### PROBLEM DETAILS
Pull every line containing "middle" from the listing below.

### DATA RECORDS
----------

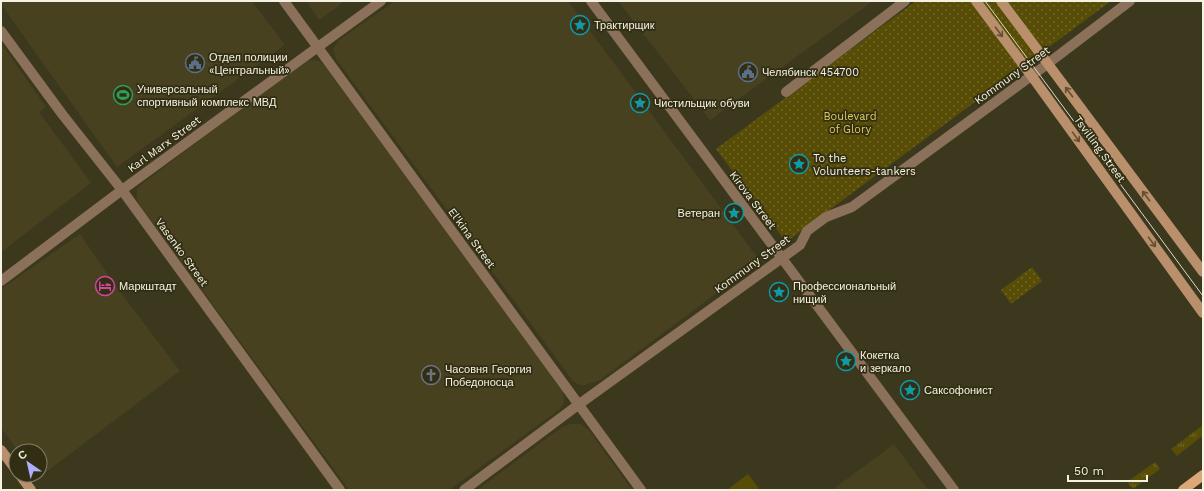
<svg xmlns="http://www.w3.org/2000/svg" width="1204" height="491" font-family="'Work Sans',sans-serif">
<defs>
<pattern id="grass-tufts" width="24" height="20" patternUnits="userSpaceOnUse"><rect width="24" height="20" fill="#574d07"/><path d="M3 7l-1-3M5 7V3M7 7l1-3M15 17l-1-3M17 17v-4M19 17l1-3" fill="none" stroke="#70672b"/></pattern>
<pattern id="park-dots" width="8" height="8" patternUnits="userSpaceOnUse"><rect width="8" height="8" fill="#574d07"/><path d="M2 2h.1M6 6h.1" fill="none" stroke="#70672b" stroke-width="1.8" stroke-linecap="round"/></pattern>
</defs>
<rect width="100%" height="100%" fill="#3c381e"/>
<g fill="#47411f">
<path d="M1 1H252L285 45 117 167 1 4Z"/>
<path d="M306 1H345L319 20Z"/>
<path d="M395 1H568L760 261 600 380 585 385H579L573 381 336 59 333 49 339 40Z"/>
<path d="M618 1H873L710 120Z"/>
<path d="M1 43 46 107 39 112 91 183 1 252Z"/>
<path d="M309 60 319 61 325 66 563 389 564 403 560 409 449 490H349L139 204 137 198V188L142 184 301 63Z"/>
<path d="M80 234 115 285 180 371 38 478 36 475H40V451H18L1 428V289Z"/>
<path d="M571 424H581L589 430 632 490H477L562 427Z"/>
<path d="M894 444 928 490H832Z"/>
</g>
<g fill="url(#grass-tufts)">
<path d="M1203 425V438L1202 436 1177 456 1171 449Z"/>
<path d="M1155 462 1160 469 1133 489 1127 482Z"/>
</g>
<g fill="url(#park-dots)">
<path d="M916 1H1111L786 242 716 149Z"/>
<path d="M1032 267 1042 281 1011 304 1001 290Z"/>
</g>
<path fill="#574d07" d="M748 474 760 490H727Z"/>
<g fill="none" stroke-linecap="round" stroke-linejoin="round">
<g stroke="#8b705a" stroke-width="10">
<path d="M284 1 641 490"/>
<path d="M591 1 954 490"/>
<path d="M1 31 62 114 122 190 340 490"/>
<path d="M786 92 905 1"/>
<path d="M1 281 122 190 381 1"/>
<path d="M464 490 578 405 800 245 807 231 826 217 852 207 1042 68 1130 1"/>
</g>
<g stroke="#ba8f6b" stroke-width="10">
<path d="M976 1 1036 82 1203 313"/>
<path d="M1001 1 1203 272"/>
<path d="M1 450 16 470"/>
<path d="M20 475 31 490"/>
</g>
<path stroke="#dea778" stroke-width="10" d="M1183 490 1203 475"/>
<path stroke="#dcdac9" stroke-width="1" d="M985 1 1203 296"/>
</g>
<defs><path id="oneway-shaft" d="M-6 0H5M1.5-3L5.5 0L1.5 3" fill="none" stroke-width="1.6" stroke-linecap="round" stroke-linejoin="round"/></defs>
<g stroke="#625032">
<use href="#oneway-shaft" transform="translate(999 32) rotate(53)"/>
<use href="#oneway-shaft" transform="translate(1069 92) rotate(-127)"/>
<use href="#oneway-shaft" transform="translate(1076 137) rotate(54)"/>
<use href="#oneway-shaft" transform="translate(1146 196) rotate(-127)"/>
<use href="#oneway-shaft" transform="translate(1152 242) rotate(54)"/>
</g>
<defs>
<g id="sight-ring" transform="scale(1)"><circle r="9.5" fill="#322e14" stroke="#0f9aa8" stroke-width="1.5"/><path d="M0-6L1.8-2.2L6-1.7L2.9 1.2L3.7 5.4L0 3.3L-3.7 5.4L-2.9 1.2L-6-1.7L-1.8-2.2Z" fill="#0f9aa8"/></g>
<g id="civic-ring" transform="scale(1)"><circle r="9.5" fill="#322e14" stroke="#5c6f8a" stroke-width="1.5"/><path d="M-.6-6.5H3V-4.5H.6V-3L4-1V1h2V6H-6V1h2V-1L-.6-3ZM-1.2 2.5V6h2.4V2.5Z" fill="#5c6f8a"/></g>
<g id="stadium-ring" transform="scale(1)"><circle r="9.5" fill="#322e14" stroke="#2e9e5b" stroke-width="1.5"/><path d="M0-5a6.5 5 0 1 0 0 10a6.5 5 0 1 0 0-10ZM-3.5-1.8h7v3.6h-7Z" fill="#2e9e5b"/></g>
<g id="hotel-ring" transform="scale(1)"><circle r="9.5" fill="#322e14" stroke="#d1479c" stroke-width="1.5"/><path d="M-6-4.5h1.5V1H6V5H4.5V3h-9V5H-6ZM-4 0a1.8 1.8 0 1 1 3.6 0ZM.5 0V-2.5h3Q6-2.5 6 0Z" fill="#d1479c"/></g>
<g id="church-ring" transform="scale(1)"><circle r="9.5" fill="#322e14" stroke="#6b7280" stroke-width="1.5"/><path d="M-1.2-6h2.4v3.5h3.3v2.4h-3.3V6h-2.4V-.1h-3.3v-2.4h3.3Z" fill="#6b7280"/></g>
</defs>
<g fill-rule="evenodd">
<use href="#sight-ring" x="580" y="25"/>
<use href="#civic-ring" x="195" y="63"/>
<use href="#civic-ring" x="748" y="72"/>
<use href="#stadium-ring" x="123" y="95"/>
<use href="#sight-ring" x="640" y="103"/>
<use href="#sight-ring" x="799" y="164"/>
<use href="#sight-ring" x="734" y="213"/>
<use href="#hotel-ring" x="105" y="286"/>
<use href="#sight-ring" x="779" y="292"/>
<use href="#sight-ring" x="846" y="361"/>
<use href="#church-ring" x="431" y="375"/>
<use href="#sight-ring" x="910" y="390"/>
</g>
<g text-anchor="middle" stroke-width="3.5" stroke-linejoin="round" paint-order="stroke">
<g font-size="11" fill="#f4f2e2" stroke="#322e14" text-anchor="start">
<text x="594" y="29">Трактирщик</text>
<text x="209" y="61">Отдел полиции<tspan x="209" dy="13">«Центральный»</tspan></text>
<text x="762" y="76">Челябинск 454700</text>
<text x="137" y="93">Универсальный<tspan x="137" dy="13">спортивный комплекс МВД</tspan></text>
<text x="654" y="107">Чистильщик обуви</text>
<text x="813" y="162">To the<tspan x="813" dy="13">Volunteers-tankers</tspan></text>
<text x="720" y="217" text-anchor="end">Ветеран</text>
<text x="119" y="290">Маркштадт</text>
<text x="793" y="290">Профессиональный<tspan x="793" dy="13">нищий</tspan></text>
<text x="860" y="359">Кокетка<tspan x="860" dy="13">и зеркало</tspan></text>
<text x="445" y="373">Часовня Георгия<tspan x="445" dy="13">Победоносца</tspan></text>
<text x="924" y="394">Саксофонист</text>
</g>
<g font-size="11" fill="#f4f2e2" stroke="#322e14">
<text transform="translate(1012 75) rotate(-36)" y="4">Kommuny Street</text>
<text transform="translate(164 144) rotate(-36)" y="4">Karl Marx Street</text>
<text transform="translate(1100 149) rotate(54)" y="4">Tsvilling Street</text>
<text transform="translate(753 200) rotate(53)" y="4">Kirova Street</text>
<text transform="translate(472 238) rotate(54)" y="4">El'kina Street</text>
<text transform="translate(182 252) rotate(54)" y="4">Vasenko Street</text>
<text transform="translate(752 264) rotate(-36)" y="4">Kommuny Street</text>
</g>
<g font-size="11" fill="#dfcc59" stroke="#322e14">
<text x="850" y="120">Boulevard<tspan x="850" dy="13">of Glory</tspan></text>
</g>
</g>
<rect width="1204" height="491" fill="none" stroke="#f4f2e2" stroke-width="4"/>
<g transform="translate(28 463) rotate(326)"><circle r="19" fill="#322e14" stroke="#807c66"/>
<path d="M0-3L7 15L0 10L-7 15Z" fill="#adaffb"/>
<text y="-6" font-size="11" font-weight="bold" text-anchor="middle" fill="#f4f2e2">С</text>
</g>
<path d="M1068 475v6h79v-6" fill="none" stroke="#f4f2e2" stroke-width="2"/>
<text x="1074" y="475" font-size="12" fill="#f4f2e2" stroke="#322e14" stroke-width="3" paint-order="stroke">50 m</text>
</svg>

----------

### YOUR SOLUTION
<g text-anchor="middle" stroke-width="3.5" stroke-linejoin="round" paint-order="stroke">
<text y="-6" font-size="11" font-weight="bold" text-anchor="middle" fill="#f4f2e2">С</text>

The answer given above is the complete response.